هَتَفَ العِلمُ بالعمَلِ فَإنْ أجابَهُ وإلّا ارْتَحَلَ (رواه السيوطي في جياد المسلسلات بإسناد فيه رجال مجهولون)

‘Knowledge calls out to action. If it responds to it [then it stays], but otherwise it departs.” [ʿAli ibn Abi Talib, d. 661CE]

This is the last narration in Suyuti’s (d. 1505CE) compilation Jiyad al-Musalsalat. The musalsalat genre in hadith comprises narrations whose isnads (chains of narration) contain a pattern repeated at multiple generations in the chain, e.g. each narrator having the same name, or performing the same action while narrating the hadith.

The most common musalsal hadith is the ‘Hadith of Firstness,’ “The merciful ones will be treated mercifully by the Source of Mercy (God). Be merciful to those upon the earth, [that] [God] who is in (i.e. above) Heaven be merciful to you.” Since the time of Sufyan ibn ʿ Uyayna (d. 815CE / 198H), it has been a tradition that the “hadith of Firstness” be the first hadith that a student hears from his hadith teacher.

The above quote from ʿAli has 9 successive narrators each saying, “My father told me that ….” Most of these hadiths have weak chains of narration.
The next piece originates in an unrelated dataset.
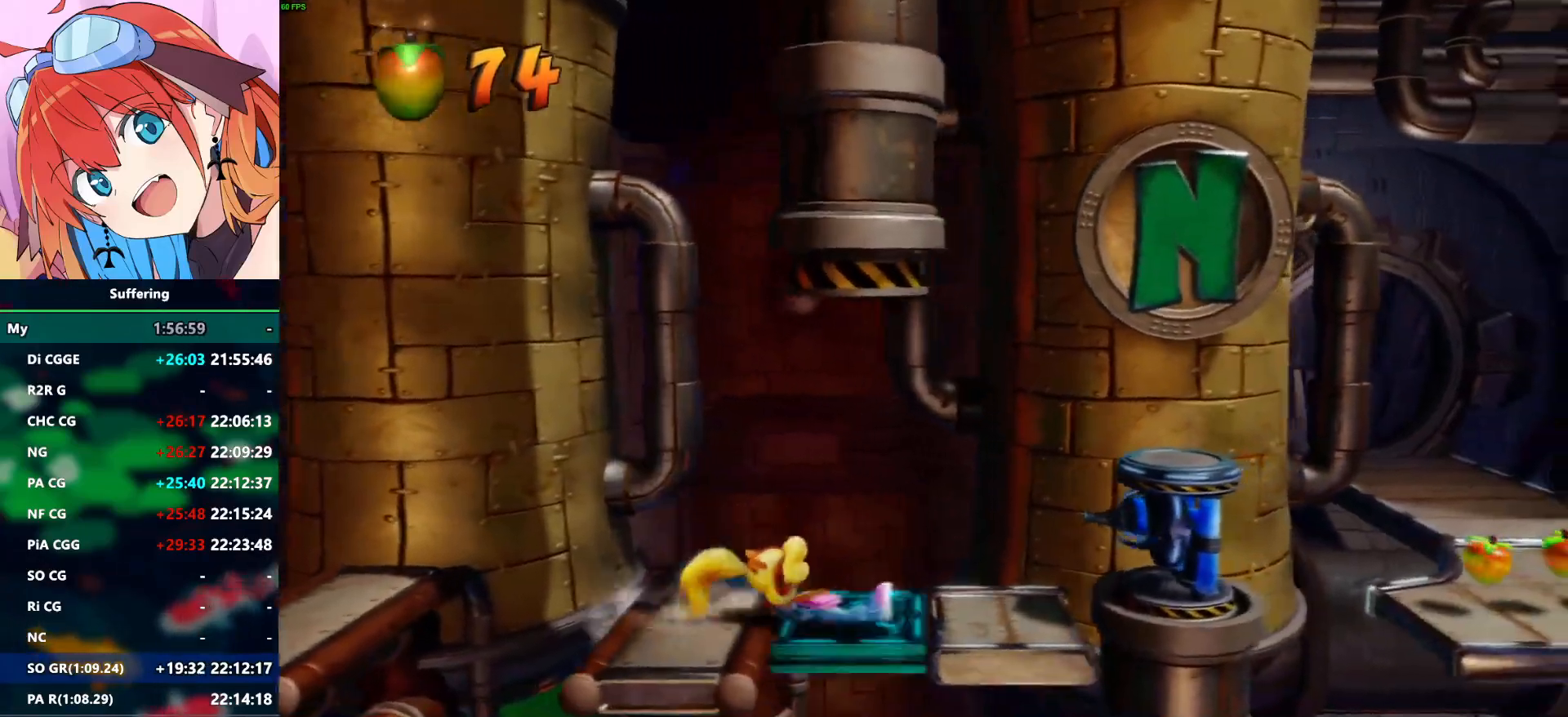
{"dt_ms": 500, "buttons": ["CROSS", "DPAD_RIGHT"], "left_stick": "center", "right_stick": "center", "events": [[100, "SQUARE", "down"], [183, "SQUARE", "up"], [250, "CROSS", "down"]]}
The above quote from Ali contains a number of narrators about whom we do not know much (i.e. we don’t know how reliable they were). The most reliable (sahih) musalsal hadith is that it which each narrator recites Surat al-Saff after narrating the hadith.

Suyuti compiled 85 musalsal narrations in his book al-Musalsalat al-Kubra, and then selected 25 of the best of these for the compilation Jiyad al-Musalsalat. Note that ‘the best 25 of the 85’ does not necessarily mean that they are all reliable (sahih); some are, but others are merely stronger than the rest.

These musalsal hadiths continue to be transmitted to this day with the patterns replicated, and are a type of collector’s item for students of hadith. i.e. these hadiths are fun!

Suyuti probably chose to end the book with this quote from ʿAli in order to remind us that the main objective of acquiring Islamic knowledge is to act on it; to become a better person, to contribute positively to the world, and to grow in love for God. i.e. You can have fun (including dabbling in musalsal hadiths), but at the end of the end of the day, make sure you have done something you can be proud of when you face God.